Member of the Ghana Parliament for Jomoro Constituency
- Incumbent
- Assumed office 7 January 2017
- Preceded by: Francis Kabenlah Anaman

Personal details
- Born: 8 July 1975 (age 50)
- Party: New Patriotic Party

= Paul Essien =

Ghanaian politician

Paul Essien is a Ghanaian politician and member of the Seventh Parliament of the Fourth Republic of Ghana representing the Jomoro Constituency in the Western Region on the ticket of the New Patriotic Party.

== Education ==
He attended Nass Senior High School for his Ordinary level certificate and for his Advanced Level he moved to Nsein Senior High School. He also has a Bachelor Science degree in Statistics from the University of Cape Coast. Prior to that Essien, had obtained a Higher National Diploma (HND) from Takoradi polytechnic now Takoradi Technical University. He did his mandatory national service at GRA (VAT) from 2007 to 2008.

== Career ==
Essien is a teacher by profession.

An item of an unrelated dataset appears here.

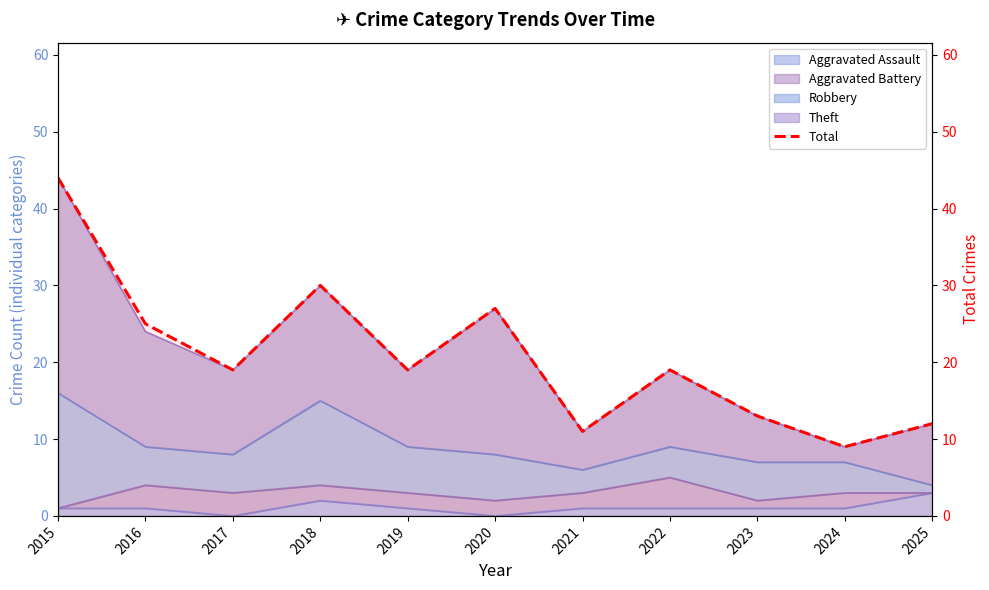

True or false: there are more than 1 points higher than both neighbors.

True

He taught as a mathematics teacher whilst serving as a form master and sports teacher at Annor Adjaye Senior High School from 2008 to 2016. He was the District Sports Chairman from 1998 to 2003.

== Politics ==
Essien is a member of the New Patriotic Party. He is a member of the 7th parliament of the 4th Republic of Ghana representing the Jomoro Constituency. He won the bid to represent the constituency after winning in the 2016 parliamentary and presidential elections. He won in a fiercely contested election against most notably Thomas Elleamo Yankey of the National Democratic Congress and Samia Yaaba Christina Nkrumah of the Convention People's Party who is a former member of parliament (2009-2013) and happens to be the daughter of Ghana's first president Kwame Nkrumah. He won after obtaining 18,694 votes representing 39.49%, whilst Thomas Yankey and Samia Nkrumah had 14,241 votes representing 30.08% and 9,714 votes representing 20.52% respectively.

Essien serves on the Trade, Industry and Tourism Committee and the Judiciary Committee in the 7th parliament.